The bhakti-soaked environment of Ujjain (not named in the film) is established before Kanti Saran Mudgal (Pankaj Tripathi) is introduced as a devotee of Lord Shiva. He lives a peaceful life with his wife (Simmran Sharma), daughter (Vedika Nawani) and son Vivek (Aarush Varma), when his existence is turned upside down.
Vivek is bullied at school and a video of him jerking off in the school toilet is circulated around town.
The kid is expelled and is turned into a laughing stock. He is depressed and suicidal when a dreadlocked Lord Shiva (Akshay Kumar) — changed by the censors to a messenger of God — arrives with Nandi the Bull, to handhold Kanti through his ordeal.
Encouraged by the beatifically smiling bloke, Kanti takes to court the school, the quacks and chemists who sold his minor son penis-enlarging pills and potions, as well as himself for being an inadequate parent.

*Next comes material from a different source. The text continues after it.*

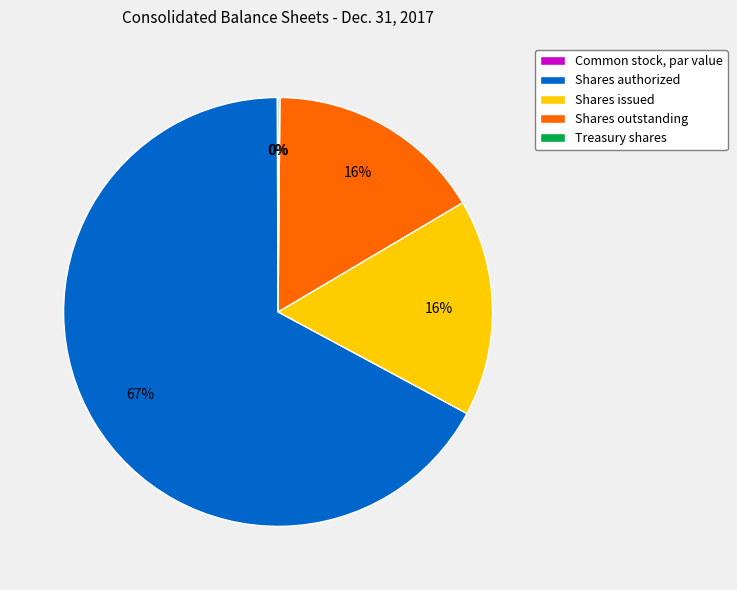

Does Shares authorized account for over 50% of the chart?

Yes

Seeing the formidable opponent, Kamini Maheshwari (Yami Gautam Dhar), Kanti’s lawyer, flees, and he decides to fight his son’s case, with the divine guidance of Maha Kaal (another name for Shiva), who keeps appearing suddenly to nudge the Kanti in the right direction.

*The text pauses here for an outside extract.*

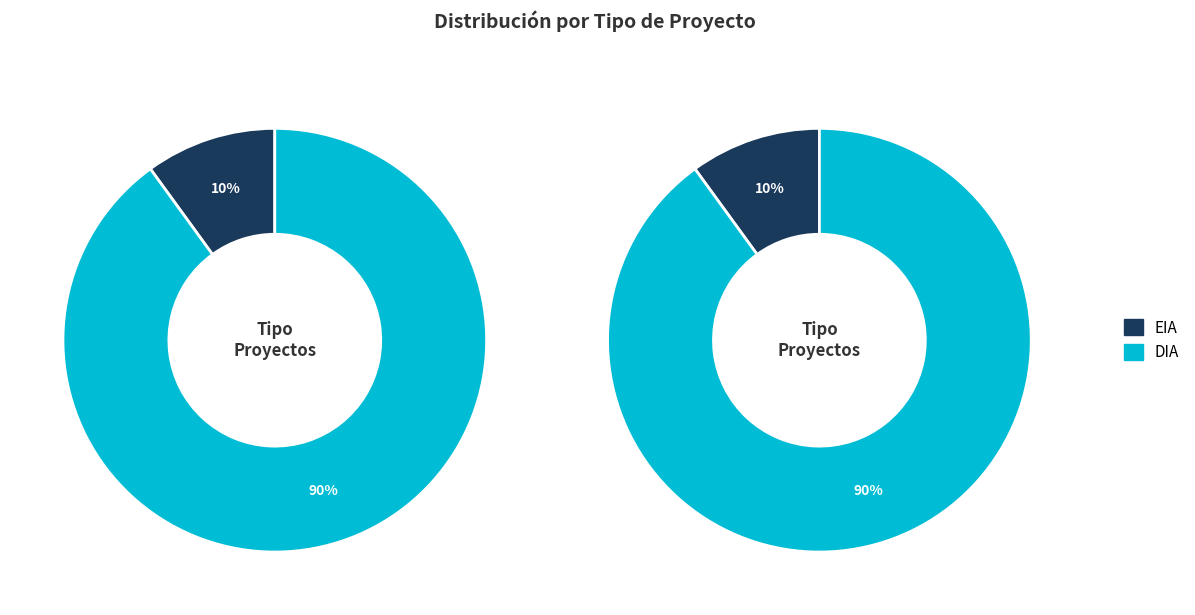

Is DIA the majority of the pie?

Yes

The case boils down to whether sex education should be made compulsory in schools.
The judge (Pavan Raj Malhotra), looking amused and settling down for some days of entertainment, admits the case and lets Kanti loose on an increasingly indignant Kamini. Everytime she calls the sexual act vulgar, Kanti objects.

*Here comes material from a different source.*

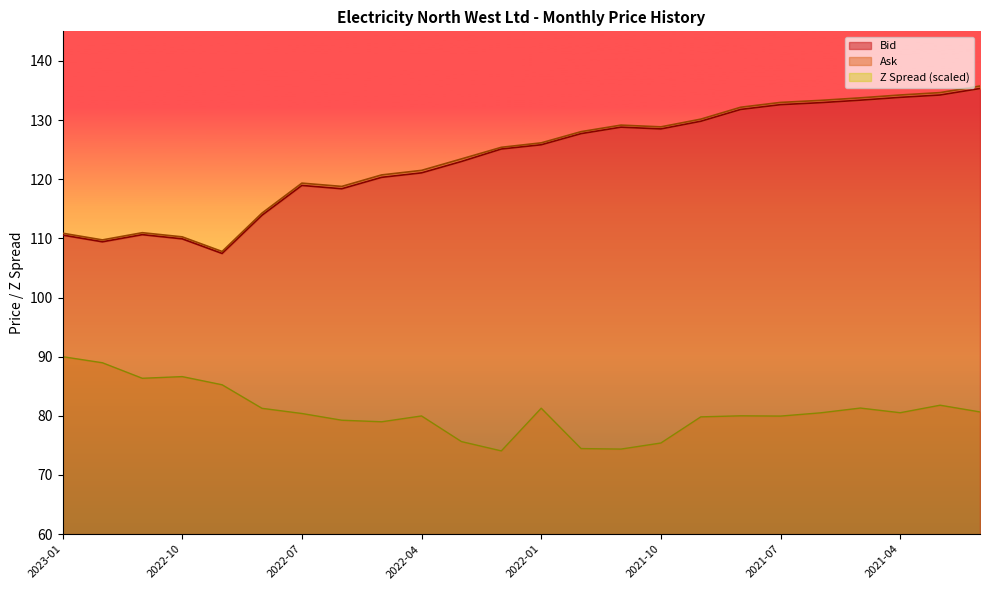

Which category has the highest value in the Z Spread series?

2023-01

Of course, Khajuraho and Kama Sutra are invoked as the benchmarks of the enlightened attitude of ancient Indians, eroded by the narrow-mindedness and hypocrisy of the British colonisers.
The script keeps going in circles, falling into the pits it keeps trying to climb out of, because in an increasingly sexualised culture, with pornography so easily available (and Kanti does mention this), it is not sufficient to teach kids the names of body parts (they already know!) but the possible consequences of casual or unsafe sex, the social and moral boundaries that must be observed.
Kanti calls Western society ‘modern’ in their sexual attitudes, but that comes with its own set of problems.
Some of the points are intelligently presented, and there are bursts of genuine humour — Malhotra’s expressions are priceless — but the film is like an argument for the sake of argument.
Sex education and charlatans can hardly be placed in the same box, and everybody seems to forget the bullying or cares to ask who shot and circulated the video.
Pankaj Tripathi plays the role with a shrewd eloquence and the innocence of a man whose faith never wavers.
Akshay Kumar looks cool in that trippy get-up and adds his charisma to the film that is otherwise a lot of verbiage, without saying much.